Instruções.
1. Segundo o texto sobre Marx e o capitalismo, que conquistas o capitalismo tomou como suas?
2. Dê continuidade ao texto sobre Marx e o capitalismo, começando logo depois da última frase.

Texto em estudo.
===

Marx, visto como um teórico do capitalismo, é talvez a figura mais importante na história recente da Filosofia Política, engendrando-se pela Economia e Sociologia. Seus estudos influenciaram diretamente a nossa história como Filosofia pragmática, voltada para os resultados de suas especulações, além de meramente devanear sobre a realidade das coisas. Marx apontava a necessidade de transformarmos a história, muito além de descobrir e decifrar os mistérios das questões fundamentais da vida. Talvez, em nossa história recente, nenhum outro homem tenha tanto influenciado nossa geopolítica de forma tão intensa quanto o nosso pensador, e o estudo das teorias que influenciaram fortemente nossa história se torna mais que uma opção – torna-se necessário para entender o mundo no qual vivemos hoje.

Apesar de que todos são frutos de seu próprio tempo e para ele estão voltadas suas atenções, o pensamento marxiano é dotado de uma mobilidade para além de seu tempo, o que torna a sua obra completamente viva mesmo depois da derrocada do muro de Berlim. O capitalismo continua com força suficiente para nos valermos das proposições de Marx e, ainda que modificado e enfraquecido, continua alvo de nossa crítica, pois uma vez desenvolvido o marxismo, tanto ele quanto seu objeto de estudo – o capitalismo – tornaram-se interdependentes.

O capitalismo mudou dos tempos de Marx para cá. Ganhou aspectos socialistas de alguma forma, como os movimentos sindicais, e noutros casos tomou certas conquistas como suas – como a democracia e a idéia moderna de liberdade; não filosoficamente, de difícil interpretação e impossível definição, mas liberdade no sentido mais lacônico – aquela “liberdade” que joga imediatamente uma idéia na mente, mas que ninguém define com clareza se perguntado. Elementos do que se compreende hoje por democracia, erroneamente atribuídos ao liberalismo, quando na verdade foram pegas “emprestadas” do socialismo, que teve na emancipação do homem as suas prerrogativas básicas, tal emancipação vista como um dos estágios finais de seu desenvolvimento.

===

Dados coletados.
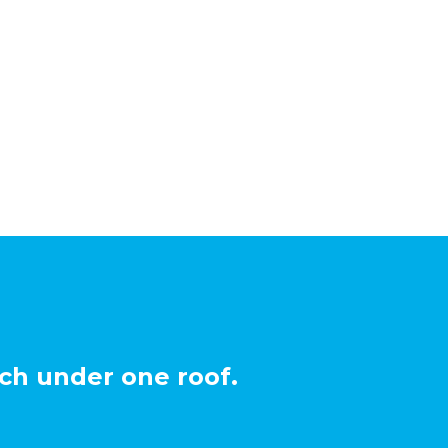
ch under one roof.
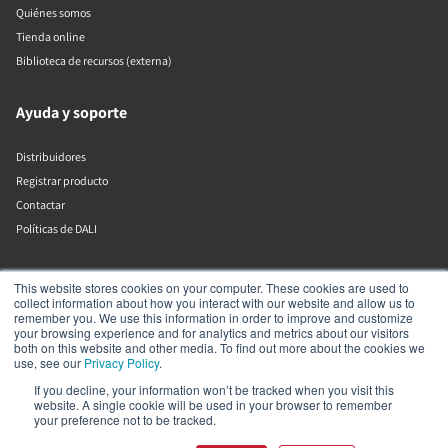
Quiénes somos
Tienda online
Biblioteca de recursos (externa)
Ayuda y soporte
Distribuidores
Registrar producto
Contactar
Políticas de DALI
DALI A/S
This website stores cookies on your computer. These cookies are used to
collect information about how you interact with our website and allow us to
remember you. We use this information in order to improve and customize
Dali Allé 1
your browsing experience and for analytics and metrics about our visitors
Nørager
both on this website and other media. To find out more about the cookies we
Nordjylland
use, see our
Privacy Policy
.
9610
If you decline, your information won’t be tracked when you visit this
Dinamarca
website. A single cookie will be used in your browser to remember
+45 9672 1155
your preference not to be tracked.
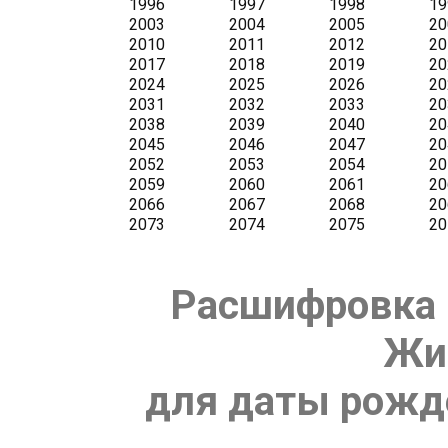
Расшифровка 
Жи
для даты рожде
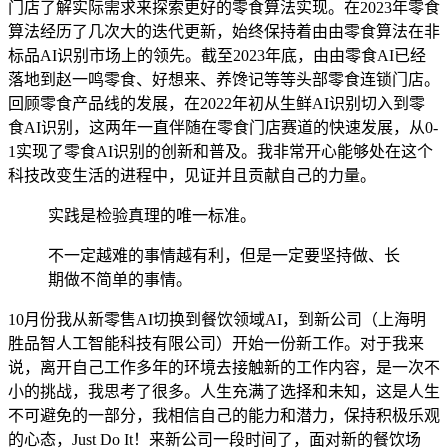
门店了解实际需求来探索更好的零食算法实现。在2023年零食
算法经历了几次大的迭代更新，始终保持着由由零食算法在非
标品AI识别市场上的领先。截至2023年底，由由零食AI已经
落地到赵一鸣零食、好想来、养馋记等等头部零食连锁门店。
回顾零食产品线的发展，在2022年初从生鲜AI识别切入到零
食AI识别，这两年一直伴随在零食门店赛道的快速发展，从0-
1实现了零食AI识别的创新和普及。我非常开心能够处在这个
科技改变生活的进程中，见证并且贡献自己的力量。
实践是检验真理的唯一标准。
不一定越难的事情越有利，但是一定要坚持做、长
期做不简单的事情。
10月份我从新零售AI切换到餐饮领域AI，到新公司（上海明
胜品智人工智能科技有限公司）开始一份新工作。对于我来
说，离开自己工作多年的环境去接触新的工作内容，是一次不
小的挑战，我思考了很多。人生充满了选择和未知，这是人生
不可避免的一部分，我相信自己的能力和潜力，保持积极乐观
的心态，Just Do It！来新公司一段时间了，面对新的餐饮场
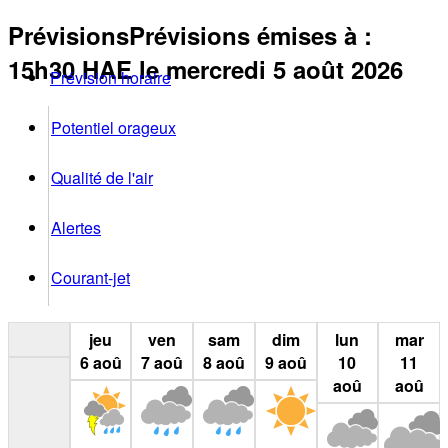
Prévisions
Prévisions émises à
:
15h30
HAE
le mercredi 5 août 2026
Prévision horaire
Potentiel orageux
Qualité de l'air
Alertes
Courant-jet
jeu
ven
sam
dim
lun
mar
6
aoû
7
aoû
8
aoû
9
aoû
10
11
aoû
aoû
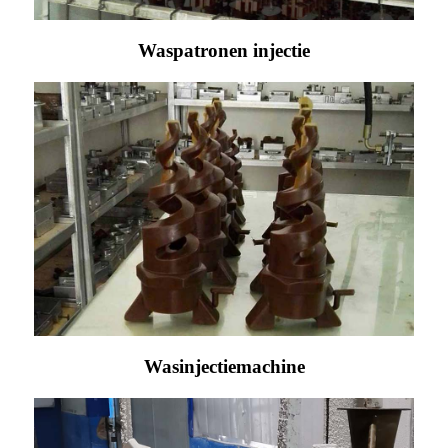
Waspatronen injectie
Wasinjectiemachine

===

Respostas por tarefa.
1. A democracia e a idéia moderna de liberdade.

2.
É fundamental separarmos o marxismo do “comunismo” que foi aplicado na União Soviética, por mais estapafúrdio ou estranho que isso possa parecer. Isso por que os soviéticos se apoderaram de elementos marxistas para o desenvolvimento de seu Estado, todavia, apoderaram-se da alcunha de “socialistas” e/ou “marxistas” de maneira indevida, já que o stalinismo, por exemplo, se aproxima mais da tirania do que do marxismo. O que aconteceu na União Soviética é vista pelos estudiosos de Marx como algo que não deva ser levado em consideração sob o aspecto científico, enquanto experiência marxista – o que supõe obviamente que o marxismo ainda é uma experiência a ser contemplada pela primeira vez.

Vista sob a ótica filosófica heraclitiana da mobilidade, ficamos numa enrascada tremenda: ao mesmo tempo em que precisamos adequar o marxismo às novas realidades, precisamos não fugir de preceitos básicos para que continue sendo “marxismo”, ou melhor, “comunismo”, e não outra coisa qualquer que se apodere de suas máximas e de suas alcunhas por mera vantagem propagandística, e talvez seja difícil tentar adequar o marxismo à atualidade sem fugir do que o caracteriza sem parecer contraditório.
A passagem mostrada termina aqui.